The young man’s eyes were still. Perhaps hurt. Damaged a little from being left behind. Silence settled around them. Cars passed. Lights flickered. The city breathed. Mark forced himself to look at him again. At the version of himself untouched, but what came later.

“I’ve been trying to find you,” Mark said.

The young man’s expression softened.

“I know.”

Mark’s throat tightened.

“Can you come back?”

The question sounded small. Childlike. The young man did not answer immediately. Instead, he stepped forward once more. Close enough now that Mark could feel his warmth.
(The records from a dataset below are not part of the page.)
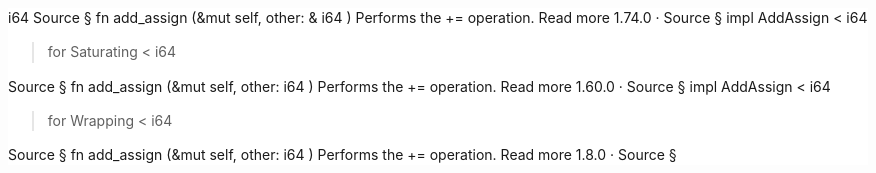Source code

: i64
Source
§
fn
add_assign
(&mut self, other: &
i64
)
Performs the
+=
operation.
Read more
1.74.0
·
Source
§
impl
AddAssign
<
i64
> for
Saturating
<
i64
>
Source
§
fn
add_assign
(&mut self, other:
i64
)
Performs the
+=
operation.
Read more
1.60.0
·
Source
§
impl
AddAssign
<
i64
> for
Wrapping
<
i64
>
Source
§
fn
add_assign
(&mut self, other:
i64
)
Performs the
+=
operation.
Read more
1.8.0
·
Source
§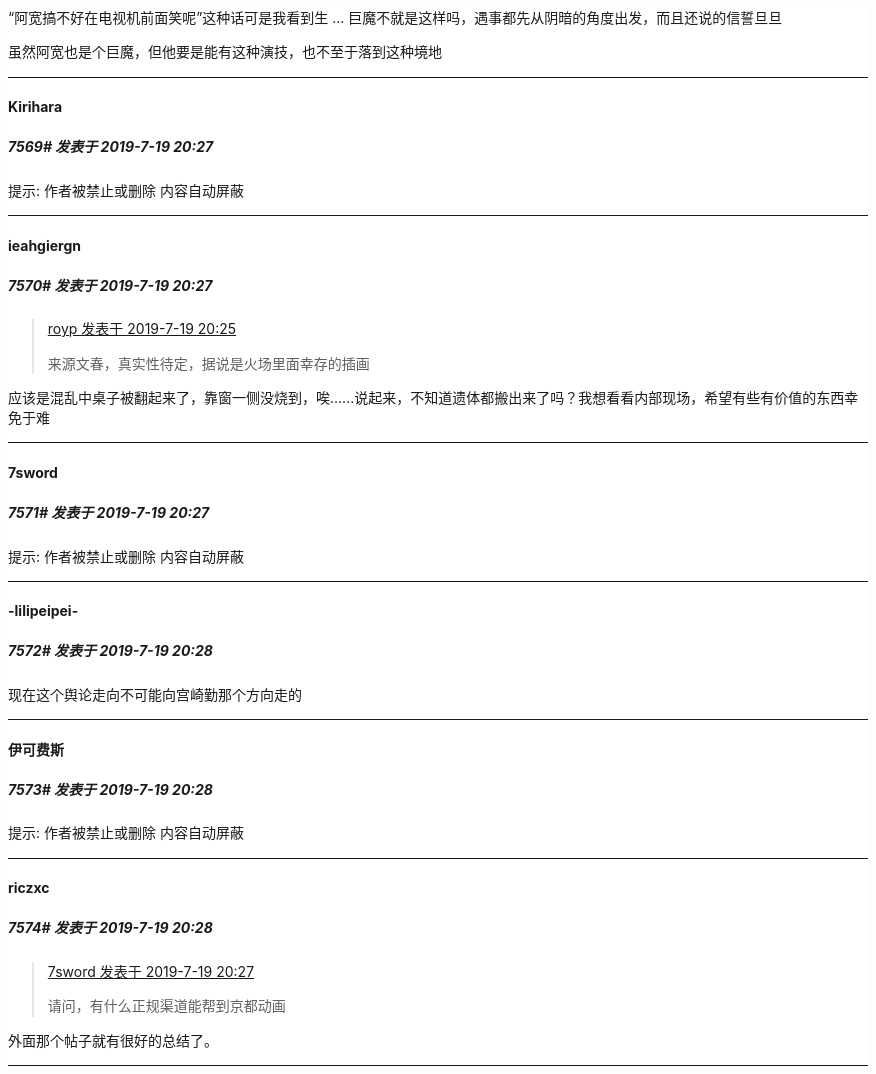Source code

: “阿宽搞不好在电视机前面笑呢”这种话可是我看到生 ...</blockquote>
巨魔不就是这样吗，遇事都先从阴暗的角度出发，而且还说的信誓旦旦

虽然阿宽也是个巨魔，但他要是能有这种演技，也不至于落到这种境地

*****

####  Kirihara  
##### 7569#       发表于 2019-7-19 20:27

提示: 作者被禁止或删除 内容自动屏蔽

*****

####  ieahgiergn  
##### 7570#       发表于 2019-7-19 20:27

<blockquote><a href="httphttps://bbs.saraba1st.com/2b/forum.php?mod=redirect&amp;goto=findpost&amp;pid=44585965&amp;ptid=1847593" target="_blank">royp 发表于 2019-7-19 20:25</a>

来源文春，真实性待定，据说是火场里面幸存的插画</blockquote>
应该是混乱中桌子被翻起来了，靠窗一侧没烧到，唉......说起来，不知道遗体都搬出来了吗？我想看看内部现场，希望有些有价值的东西幸免于难

*****

####  7sword  
##### 7571#       发表于 2019-7-19 20:27

提示: 作者被禁止或删除 内容自动屏蔽

*****

####  -lilipeipei-  
##### 7572#       发表于 2019-7-19 20:28

现在这个舆论走向不可能向宫崎勤那个方向走的

*****

####  伊可费斯  
##### 7573#       发表于 2019-7-19 20:28

提示: 作者被禁止或删除 内容自动屏蔽

*****

####  riczxc  
##### 7574#       发表于 2019-7-19 20:28

<blockquote><a href="httphttps://bbs.saraba1st.com/2b/forum.php?mod=redirect&amp;goto=findpost&amp;pid=44586001&amp;ptid=1847593" target="_blank">7sword 发表于 2019-7-19 20:27</a>

请问，有什么正规渠道能帮到京都动画</blockquote>
外面那个帖子就有很好的总结了。

*****

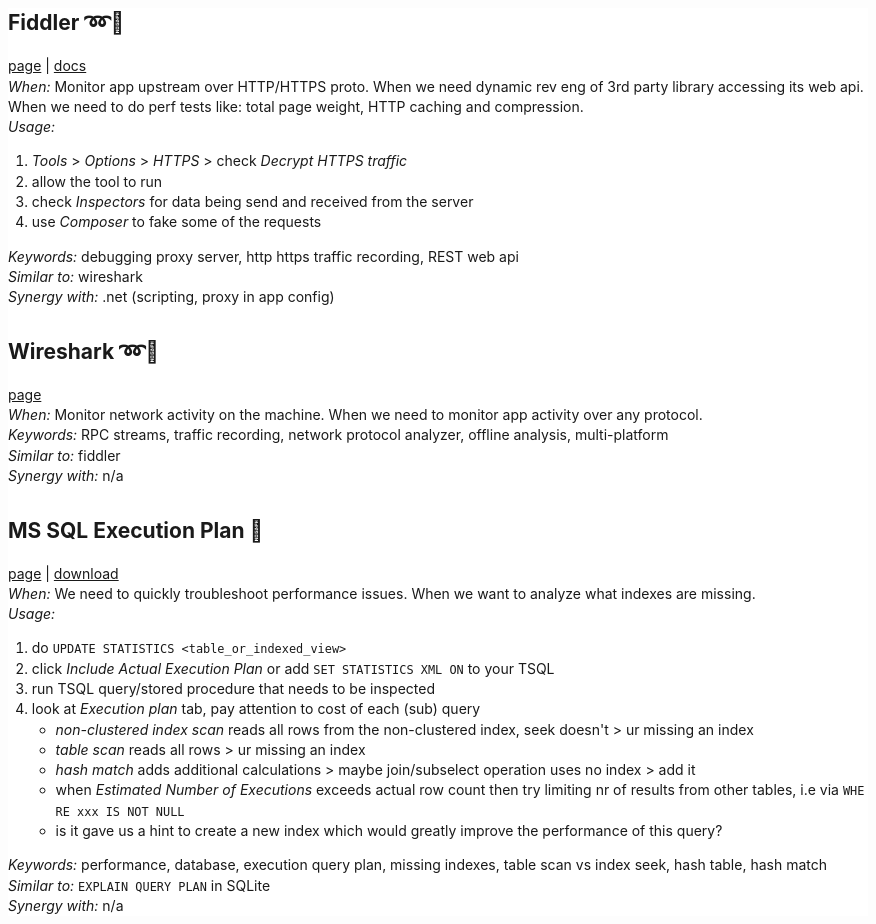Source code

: ## Fiddler ➿🔌
[page](https://www.telerik.com/fiddler)
| [docs](https://docs.telerik.com/fiddler/Configure-Fiddler/Tasks/ConfigureFiddler) \
*When:* Monitor app upstream over HTTP/HTTPS proto. When we need dynamic rev eng of 3rd party library accessing its web api. When we need to do perf tests like: total page weight, HTTP caching and compression. \
*Usage:*
1. *Tools* > *Options* > *HTTPS* > check *Decrypt HTTPS traffic*
1. allow the tool to run
1. check *Inspectors* for data being send and received from the server
1. use *Composer* to fake some of the requests

*Keywords:* debugging proxy server, http https traffic recording, REST web api \
*Similar to:* wireshark \
*Synergy with:* .net (scripting, proxy in app config)

## Wireshark ➿🔌
[page](https://www.wireshark.org/) \
*When:* Monitor network activity on the machine. When we need to monitor app activity over any protocol. \
*Keywords:* RPC streams, traffic recording, network protocol analyzer, offline analysis, multi-platform \
*Similar to:* fiddler \
*Synergy with:* n/a

## MS SQL Execution Plan 📜
[page](https://docs.microsoft.com/en-us/sql/relational-databases/performance/display-an-actual-execution-plan?view=sql-server-2017) | [download](https://aka.ms/ssmsfullsetup) \
*When:* We need to quickly troubleshoot performance issues. When we want to analyze what indexes are missing. \
*Usage:*
1. do `UPDATE STATISTICS <table_or_indexed_view>`
1. click *Include Actual Execution Plan* or add `SET STATISTICS XML ON` to your TSQL
1. run TSQL query/stored procedure that needs to be inspected
1. look at *Execution plan* tab, pay attention to cost of each (sub) query
   - *non-clustered index scan* reads all rows from the non-clustered index, seek doesn't > ur missing an index
   - *table scan* reads all rows > ur missing an index
   - *hash match* adds additional calculations > maybe join/subselect operation uses no index > add it
   - when *Estimated Number of Executions* exceeds actual row count then try limiting nr of results from other tables, i.e via `WHERE xxx IS NOT NULL`
   - is it gave us a hint to create a new index which would greatly improve the performance of this query?

*Keywords:* performance, database, execution query plan, missing indexes, table scan vs index seek, hash table, hash match \
*Similar to:* `EXPLAIN QUERY PLAN` in SQLite \
*Synergy with:* n/a
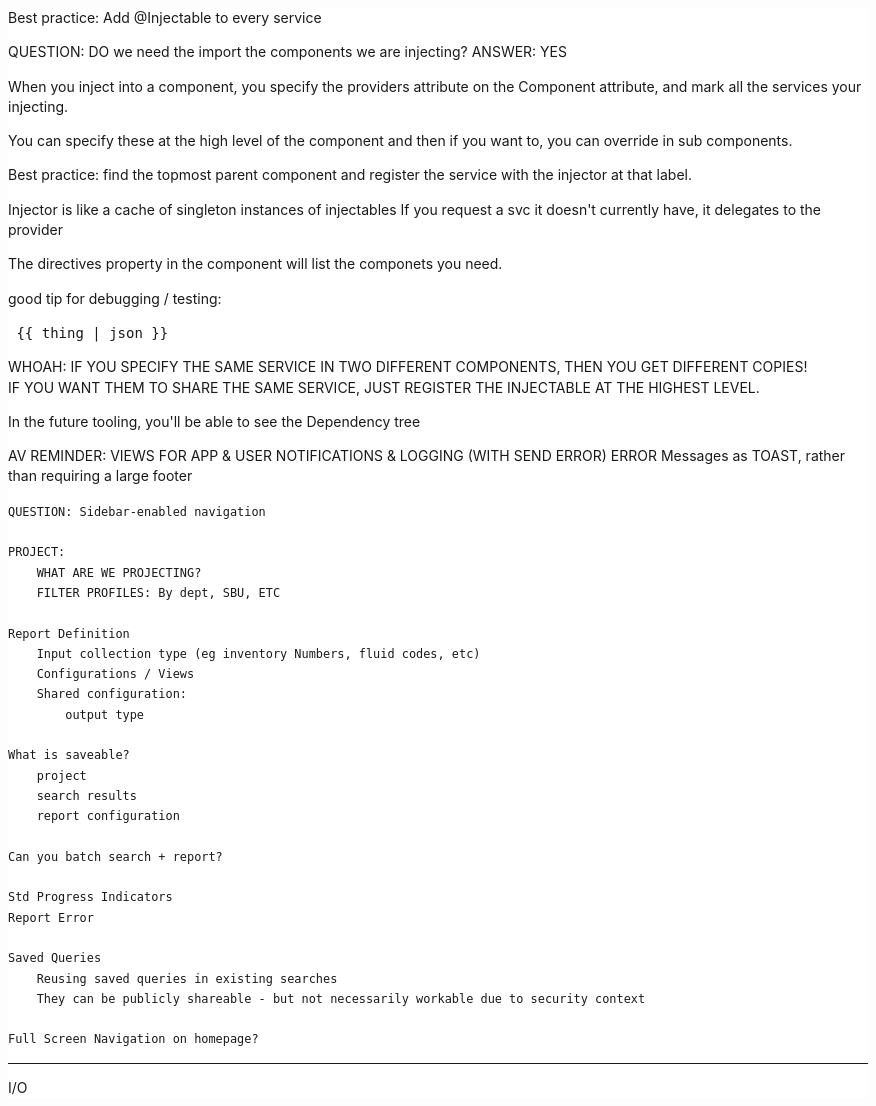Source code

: Best practice: Add @Injectable to every service

QUESTION: DO we need the import the components we are injecting?  ANSWER: YES

When you inject into a component, you specify the providers attribute on the Component attribute, and mark all the services your injecting.

You can specify these at the high level of the component and then if you want to, you can override in sub components.

Best practice: find the topmost parent component and register the service with the injector at that label.

Injector is like a cache of singleton instances of injectables
If you request a svc it doesn't currently have, it delegates to the provider

The directives property in the component will list the componets you need.

good tip for debugging / testing:
<pre> {{ thing | json }} </pre> 

WHOAH:  IF YOU SPECIFY THE SAME SERVICE IN TWO DIFFERENT COMPONENTS, THEN YOU GET DIFFERENT COPIES!  
IF YOU WANT THEM TO SHARE THE SAME SERVICE, JUST REGISTER THE INJECTABLE AT THE HIGHEST LEVEL.

In the future tooling, you'll be able to see the Dependency tree

AV REMINDER:
    VIEWS FOR APP & USER NOTIFICATIONS & LOGGING (WITH SEND ERROR)
    ERROR Messages as TOAST, rather than requiring a large footer
    
    QUESTION: Sidebar-enabled navigation
    
    PROJECT:
        WHAT ARE WE PROJECTING?
        FILTER PROFILES: By dept, SBU, ETC

    Report Definition
        Input collection type (eg inventory Numbers, fluid codes, etc) 
        Configurations / Views
        Shared configuration:
            output type
    
    What is saveable?
        project
        search results
        report configuration
        
    Can you batch search + report?
         
    Std Progress Indicators
    Report Error
    
    Saved Queries
        Reusing saved queries in existing searches
        They can be publicly shareable - but not necessarily workable due to security context

    Full Screen Navigation on homepage?

---------------------------------------
I/O
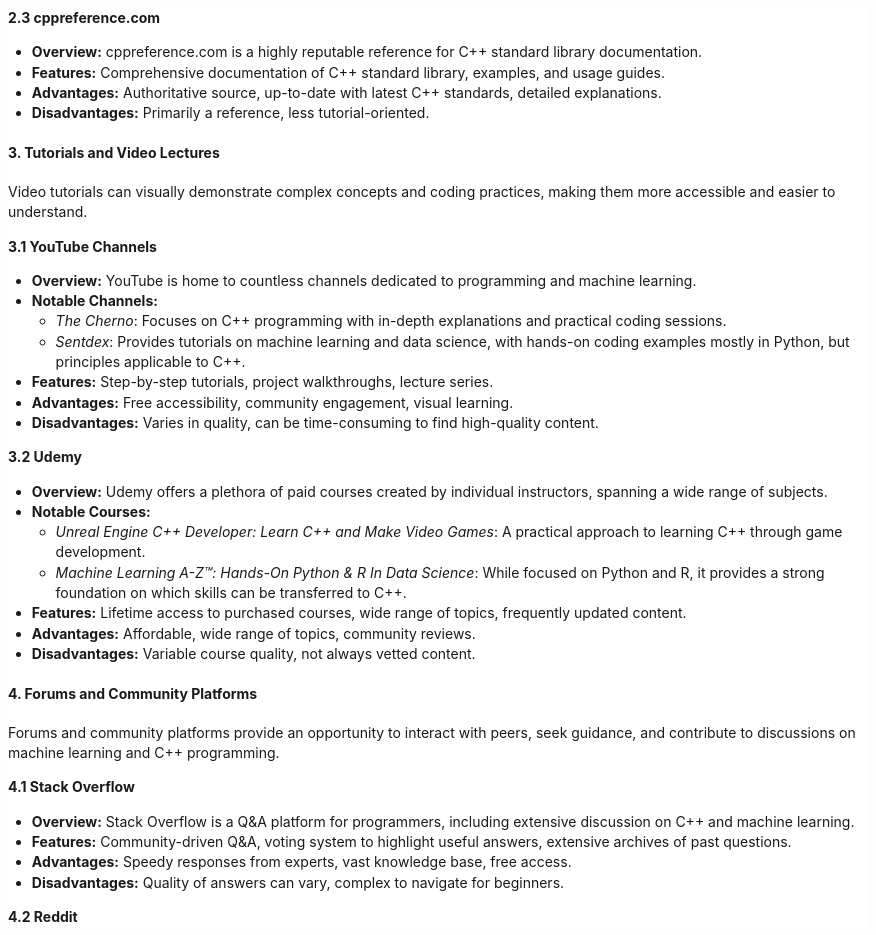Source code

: **2.3 cppreference.com**

- **Overview:** cppreference.com is a highly reputable reference for C++ standard library documentation.
- **Features:** Comprehensive documentation of C++ standard library, examples, and usage guides.
- **Advantages:** Authoritative source, up-to-date with latest C++ standards, detailed explanations.
- **Disadvantages:** Primarily a reference, less tutorial-oriented.

#### 3. Tutorials and Video Lectures

Video tutorials can visually demonstrate complex concepts and coding practices, making them more accessible and easier to understand.

**3.1 YouTube Channels**

- **Overview:** YouTube is home to countless channels dedicated to programming and machine learning.
- **Notable Channels:**
  - *The Cherno*: Focuses on C++ programming with in-depth explanations and practical coding sessions.
  - *Sentdex*: Provides tutorials on machine learning and data science, with hands-on coding examples mostly in Python, but principles applicable to C++.
- **Features:** Step-by-step tutorials, project walkthroughs, lecture series.
- **Advantages:** Free accessibility, community engagement, visual learning.
- **Disadvantages:** Varies in quality, can be time-consuming to find high-quality content.

**3.2 Udemy**

- **Overview:** Udemy offers a plethora of paid courses created by individual instructors, spanning a wide range of subjects.
- **Notable Courses:**
  - *Unreal Engine C++ Developer: Learn C++ and Make Video Games*: A practical approach to learning C++ through game development.
  - *Machine Learning A-Z™: Hands-On Python & R In Data Science*: While focused on Python and R, it provides a strong foundation on which skills can be transferred to C++.
- **Features:** Lifetime access to purchased courses, wide range of topics, frequently updated content.
- **Advantages:** Affordable, wide range of topics, community reviews.
- **Disadvantages:** Variable course quality, not always vetted content.

#### 4. Forums and Community Platforms

Forums and community platforms provide an opportunity to interact with peers, seek guidance, and contribute to discussions on machine learning and C++ programming.

**4.1 Stack Overflow**

- **Overview:** Stack Overflow is a Q&A platform for programmers, including extensive discussion on C++ and machine learning.
- **Features:** Community-driven Q&A, voting system to highlight useful answers, extensive archives of past questions.
- **Advantages:** Speedy responses from experts, vast knowledge base, free access.
- **Disadvantages:** Quality of answers can vary, complex to navigate for beginners.

**4.2 Reddit**
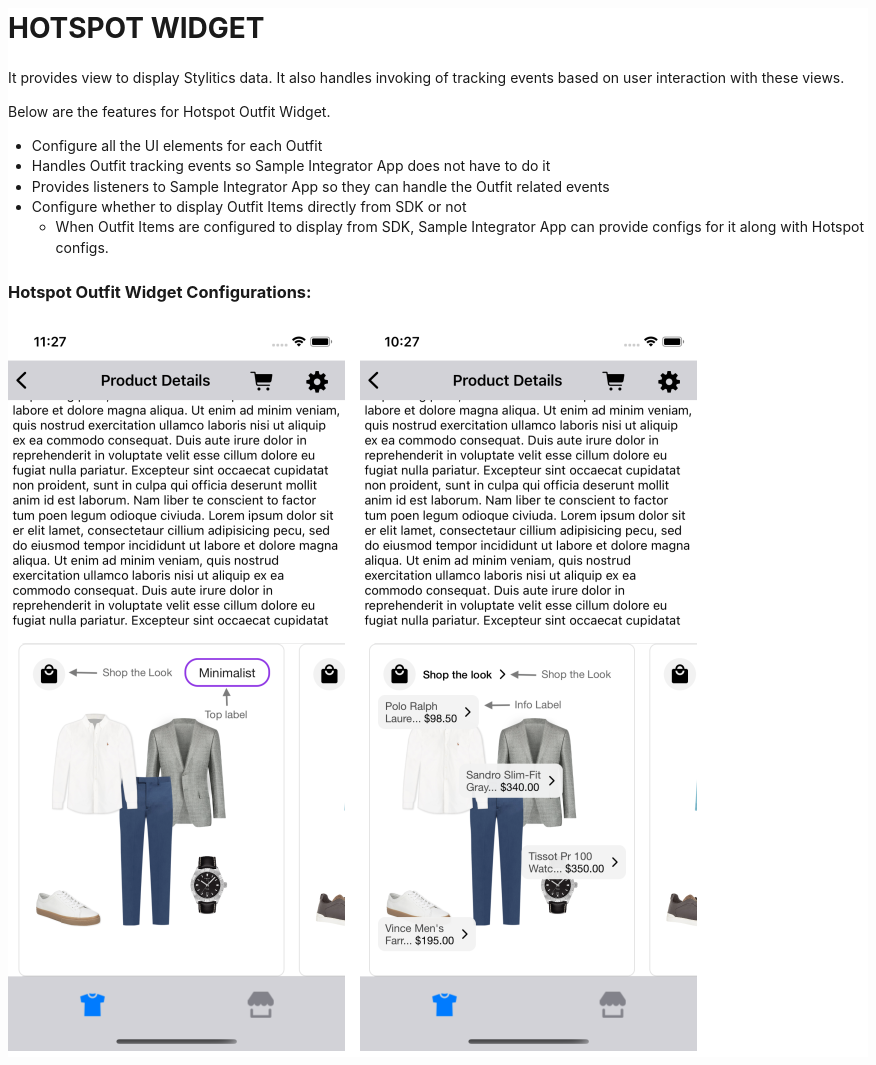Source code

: # HOTSPOT WIDGET

It provides view to display Stylitics data. It also handles invoking of tracking events based on user interaction with these views.

Below are the features for Hotspot Outfit Widget.</br>

* Configure all the UI elements for each Outfit
* Handles Outfit tracking events so Sample Integrator App does not have to do it
* Provides listeners to Sample Integrator App so they can handle the Outfit related events
* Configure whether to display Outfit Items directly from SDK or not
    * When Outfit Items are configured to display from SDK, Sample Integrator App can provide configs for it along with Hotspot configs.

### Hotspot Outfit Widget Configurations:

![Image1](Screenshots/hotspot_widget_with_labels.png)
The look in his eyes was one of yearning to belong again; however, the look of distrust from being abandoned was still very clear.

“You never stopped being me,” he said as he bit his lower lip, “You abandoned me.”

Mark closed his eyes as he struggled to fight the pain of knowing what he did was wrong. For a moment, he felt it—sunlight, wind, laughter, the open road, freedom. It lived somewhere beneath the wreckage. It always had. When he opened his eyes again—the streetlamp flickered. The sidewalk stood empty. Only the photograph remained at his feet. Mark bent slowly and picked it up. The young man still smiled inside it. But something had changed. Mark remembered his name.